* _SELECTION_:
Madras High Court Says No Cheque Bounce Prosecution If Underlying Arbitral Award Was Challenged

Update: 2026-05-19 07:01 GMT

The Madras High Court has recently quashed cheque bounce proceedings against a builder after finding that he had challenged the arbitral award cited as the basis of the alleged liability before the cheque was allegedly issued.

Justice G.K. Ilanthiraiyan said, “Even before the date of issuance of the cheque i.e. 15.07.2019, the accused challenged the very arbitration award before this Court as early as on 11.02.2019 in Arb.OP.Nos.381 and 382 of 2019. Therefore, the accused would not have issued the cheque dated 15.07.2019 to discharge his partial liability towards the award passed against him. Subsequently, the very award itself was set aside by this Court by order dated 29.04.2024 in Arb.OP.Nos.381 and 382 of 2019. In overall circumstances, the entire initiation of proceedings under Section 138 of NI Act is nothing but clear abuse of process of law and it cannot be sustained.”

The case arose out of a financial dispute between builder S. Ramamoorthy and partnership firm T. Jayaraman.

According to T. Jayaraman, Ramamoorthy had borrowed ₹5.54 crore by depositing title deeds relating to a third-party property and agreed to pay interest at 18% annually. Arbitration proceedings culminated in an award dated October 22, 2018 directing him to pay ₹9.27 crore.

T. Jayaraman claimed that during execution proceedings, Ramamoorthy agreed on July 16, 2019 to pay ₹1.65 crore for release of the title documents and issued a cheque dated July 15, 2019, which was later dishonoured for insufficiency of funds.

Ramamoorthy moved the High Court seeking the quashing of the criminal proceedings pending before the Metropolitan Magistrate, Fast Track Court-III, Saidapet.

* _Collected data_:
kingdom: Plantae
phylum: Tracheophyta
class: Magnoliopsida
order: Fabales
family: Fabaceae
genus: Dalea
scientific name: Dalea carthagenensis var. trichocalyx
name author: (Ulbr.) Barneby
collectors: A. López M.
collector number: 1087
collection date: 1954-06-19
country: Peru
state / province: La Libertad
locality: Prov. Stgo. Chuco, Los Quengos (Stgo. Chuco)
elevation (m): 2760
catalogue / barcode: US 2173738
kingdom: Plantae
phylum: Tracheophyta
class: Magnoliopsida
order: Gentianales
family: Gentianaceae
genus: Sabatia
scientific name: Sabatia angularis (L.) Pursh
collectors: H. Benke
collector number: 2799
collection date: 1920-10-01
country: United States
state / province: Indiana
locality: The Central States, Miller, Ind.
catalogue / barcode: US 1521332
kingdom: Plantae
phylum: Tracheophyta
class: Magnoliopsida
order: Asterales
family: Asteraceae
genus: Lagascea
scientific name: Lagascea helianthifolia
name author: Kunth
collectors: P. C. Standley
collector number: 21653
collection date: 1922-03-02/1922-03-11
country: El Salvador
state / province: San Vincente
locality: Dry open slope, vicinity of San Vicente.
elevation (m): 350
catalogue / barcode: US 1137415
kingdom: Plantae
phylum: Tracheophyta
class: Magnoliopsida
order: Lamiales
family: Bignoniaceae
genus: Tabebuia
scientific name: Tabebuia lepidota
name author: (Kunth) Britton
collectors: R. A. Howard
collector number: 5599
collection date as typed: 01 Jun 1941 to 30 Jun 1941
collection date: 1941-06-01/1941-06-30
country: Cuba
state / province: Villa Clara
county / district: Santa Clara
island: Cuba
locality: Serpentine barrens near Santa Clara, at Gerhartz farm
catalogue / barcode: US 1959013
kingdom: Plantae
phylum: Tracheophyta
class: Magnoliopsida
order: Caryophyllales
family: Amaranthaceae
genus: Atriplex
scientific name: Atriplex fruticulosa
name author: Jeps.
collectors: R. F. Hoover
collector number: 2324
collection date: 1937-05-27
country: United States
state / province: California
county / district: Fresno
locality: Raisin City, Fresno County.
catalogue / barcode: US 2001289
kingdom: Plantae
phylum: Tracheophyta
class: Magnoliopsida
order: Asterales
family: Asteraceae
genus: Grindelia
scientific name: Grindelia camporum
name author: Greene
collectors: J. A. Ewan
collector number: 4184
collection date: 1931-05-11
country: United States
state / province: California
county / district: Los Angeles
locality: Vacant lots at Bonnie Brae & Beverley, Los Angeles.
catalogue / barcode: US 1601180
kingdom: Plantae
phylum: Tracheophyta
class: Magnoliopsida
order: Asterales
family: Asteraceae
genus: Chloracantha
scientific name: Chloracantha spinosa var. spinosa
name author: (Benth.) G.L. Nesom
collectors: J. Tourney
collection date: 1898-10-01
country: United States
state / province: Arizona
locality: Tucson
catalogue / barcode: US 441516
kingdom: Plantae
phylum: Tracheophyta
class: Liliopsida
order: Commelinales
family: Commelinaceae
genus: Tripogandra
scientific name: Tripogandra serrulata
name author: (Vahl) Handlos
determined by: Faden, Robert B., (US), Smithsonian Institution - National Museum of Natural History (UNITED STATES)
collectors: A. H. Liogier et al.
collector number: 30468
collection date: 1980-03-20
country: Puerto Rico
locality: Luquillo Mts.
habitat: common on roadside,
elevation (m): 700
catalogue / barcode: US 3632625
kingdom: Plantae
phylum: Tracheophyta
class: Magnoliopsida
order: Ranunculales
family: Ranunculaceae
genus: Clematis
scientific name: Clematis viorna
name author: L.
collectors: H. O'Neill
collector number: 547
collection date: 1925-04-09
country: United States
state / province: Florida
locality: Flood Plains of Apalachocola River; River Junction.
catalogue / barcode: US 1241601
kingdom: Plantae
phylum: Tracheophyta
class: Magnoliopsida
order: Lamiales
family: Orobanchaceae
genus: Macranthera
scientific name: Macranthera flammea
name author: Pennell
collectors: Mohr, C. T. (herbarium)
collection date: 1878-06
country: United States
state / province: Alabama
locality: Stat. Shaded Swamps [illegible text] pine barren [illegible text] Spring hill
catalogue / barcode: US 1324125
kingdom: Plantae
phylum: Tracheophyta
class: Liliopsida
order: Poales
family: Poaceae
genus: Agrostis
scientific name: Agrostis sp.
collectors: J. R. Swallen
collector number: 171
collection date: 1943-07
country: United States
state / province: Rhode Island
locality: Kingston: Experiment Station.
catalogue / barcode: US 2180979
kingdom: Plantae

* _TASKS TO CARRY OUT_:
**a)** Copy the passage of the cheque bounce article from "According to T." down to "insufficiency of funds.".
**b)** Decide whether each statement below agrees with the cheque bounce article, answering yes or no and quoting the deciding words: (i) the arbitral award directed Ramamoorthy to pay ₹9.27 crore; (ii) the cheque was dishonoured because the account had been closed; (iii) Ramamoorthy had agreed to pay interest at 12% annually.

* _OUTPUTS_:
**a)**
According to T. Jayaraman, Ramamoorthy had borrowed ₹5.54 crore by depositing title deeds relating to a third-party property and agreed to pay interest at 18% annually. Arbitration proceedings culminated in an award dated October 22, 2018 directing him to pay ₹9.27 crore.

T. Jayaraman claimed that during execution proceedings, Ramamoorthy agreed on July 16, 2019 to pay ₹1.65 crore for release of the title documents and issued a cheque dated July 15, 2019, which was later dishonoured for insufficiency of funds.

**b)**
(i) Yes: "directing him to pay ₹9.27 crore"
(ii) No: "dishonoured for insufficiency of funds"
(iii) No: "agreed to pay interest at 18% annually"